In Harlacher’s view, a gay orientation doesn’t preclude a person from church leadership positions, as long as he or she remains celibate. Robinson was once married to a woman with whom he had children. He left her for a man he has been living with since 1989, according to news reports.

Also at the Minneapolis convention, Episcopal church leaders approved a measure on blessing same-sex couples, but they rejected creating an official liturgy for gay ceremonies. Harlacher disagrees with any move toward approving gay marriage. Marriage, she said, “is a life-long commitment between a man and a woman.”

“The single person is called to be celibate,” Harlacher said. Gay unions are “not a lifestyle God has ordained.”

A quarter century ago, The Episcopal Church struggled with the issue of female priests, finally allowing them in 1976. Had that not happened, Harlacher could not be in her present position.

But Harlacher rejects any comparison between the plight of women and gays. “In Christ there is neither male nor female,” she said, again quoting St. Paul. “But Paul called homosexuality sin. The moral law didn’t change.”

Ironically, a man who voted for Episcopal women priests in 1976 now lives on Whidbey Island, where he is retired but still fills in for vacationing priests. When not busy elsewhere, Fletcher Davis attends St. Augustine’s Episcopal Church in Freeland.

“I have no authority to speak for St. Augustine’s,” Davis emphasized this week. But he gave his own opinion on the issues, based on his long career as a priest in this area at Medina, and before that in California.

Having filled in at a number of area Episcopal churches this summer, Fletcher said the general opinion among parishioners “is pretty different than what you’re getting from Carol (Harlacher),” who he described as a friend.

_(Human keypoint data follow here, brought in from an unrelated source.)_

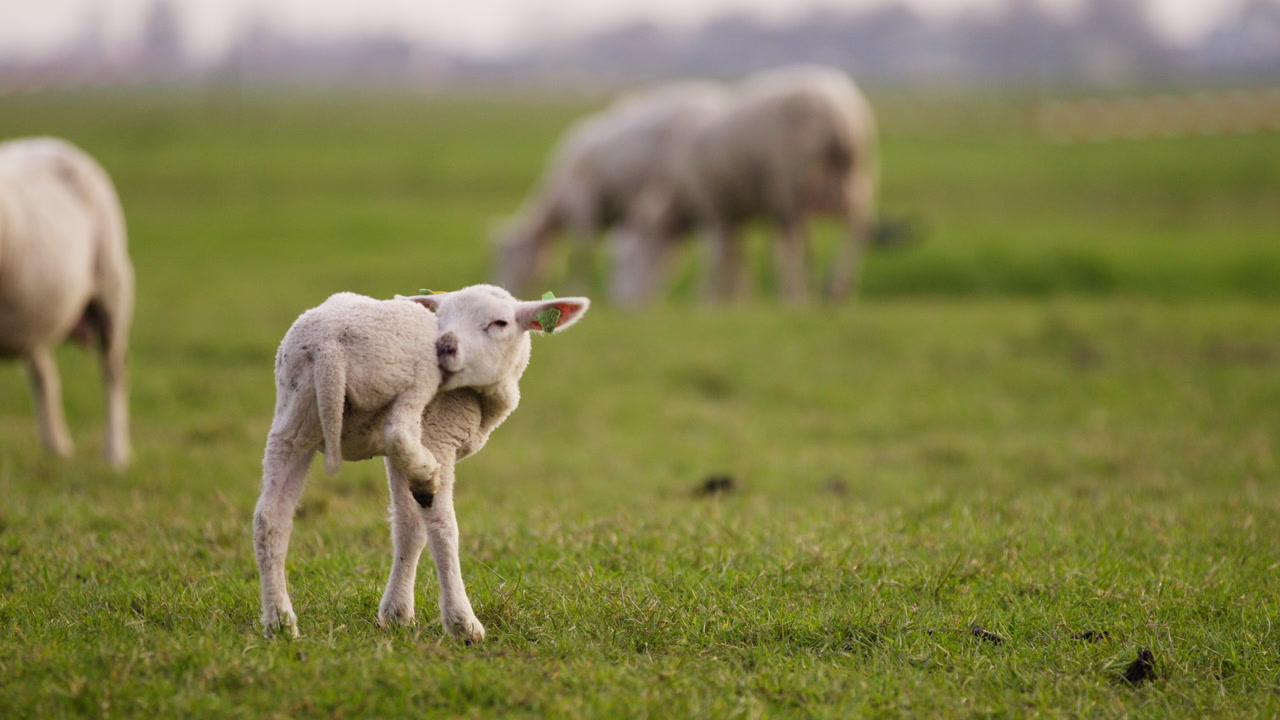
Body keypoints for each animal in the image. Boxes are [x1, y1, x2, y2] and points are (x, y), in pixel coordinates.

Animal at [0, 136, 134, 467]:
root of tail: (51, 141)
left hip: (111, 285)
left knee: (113, 372)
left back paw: (115, 454)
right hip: (31, 316)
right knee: (44, 376)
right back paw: (56, 447)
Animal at [253, 284, 589, 641]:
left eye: (500, 323)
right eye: (441, 317)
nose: (445, 345)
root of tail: (330, 348)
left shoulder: (401, 454)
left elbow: (409, 528)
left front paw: (397, 614)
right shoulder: (437, 434)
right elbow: (441, 528)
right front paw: (460, 624)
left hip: (295, 412)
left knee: (270, 516)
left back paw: (279, 622)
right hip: (411, 375)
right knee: (399, 433)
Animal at [619, 65, 879, 304]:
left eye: (629, 257)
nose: (624, 303)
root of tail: (838, 112)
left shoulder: (711, 207)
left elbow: (715, 257)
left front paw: (706, 300)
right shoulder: (733, 213)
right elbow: (738, 256)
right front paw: (741, 299)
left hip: (790, 185)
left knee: (795, 245)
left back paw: (796, 296)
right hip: (852, 178)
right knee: (855, 227)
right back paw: (835, 288)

“Most are proud of their church for stepping up to bat on an issue that would be far easier to duck,” Davis said. The “big picture,” he said, is that “the kingdom of God is open to all people, rather than having to do certain things to qualify.” He doesn’t think it’s right to “draw the line at just being gay.”

Davis said the leaders at the Minneapolis convention did the right thing in approving the gay priest and blessing gay unions, but stopping short of approving gay marriage. “The balance impressed me,” he said. “Gay marriage is happening locally, but not with the full authority of the church.” He quoted a friend as saying, “We bless cars, boats and houses, why can’t we bless people?”

Davis recalled the divisive issue of women priests in 1976 when the side he favored prevailed over conservative opposition. “That was going to break the church, but it hasn’t done that,” he said.

Davis personally knows Robinson, and said the new bishop is in “an openly gay committed relationship.” This long-term commitment is important, Davis emphasized: “The church frowns on promiscuity wherever it happens.”

Harlacher said the upcoming convention in Texas could result in a split in the Episcopal church, either through a “dramatic realignment” or “constructive disengagement,” barring some reversal of the decision made in Minneapolis.

Fletcher hopes that the church survives this controversy intact, as it did in 1976 after women were approved as priests. While he admits a split is possible, he added, “It would be tragic if that happened.”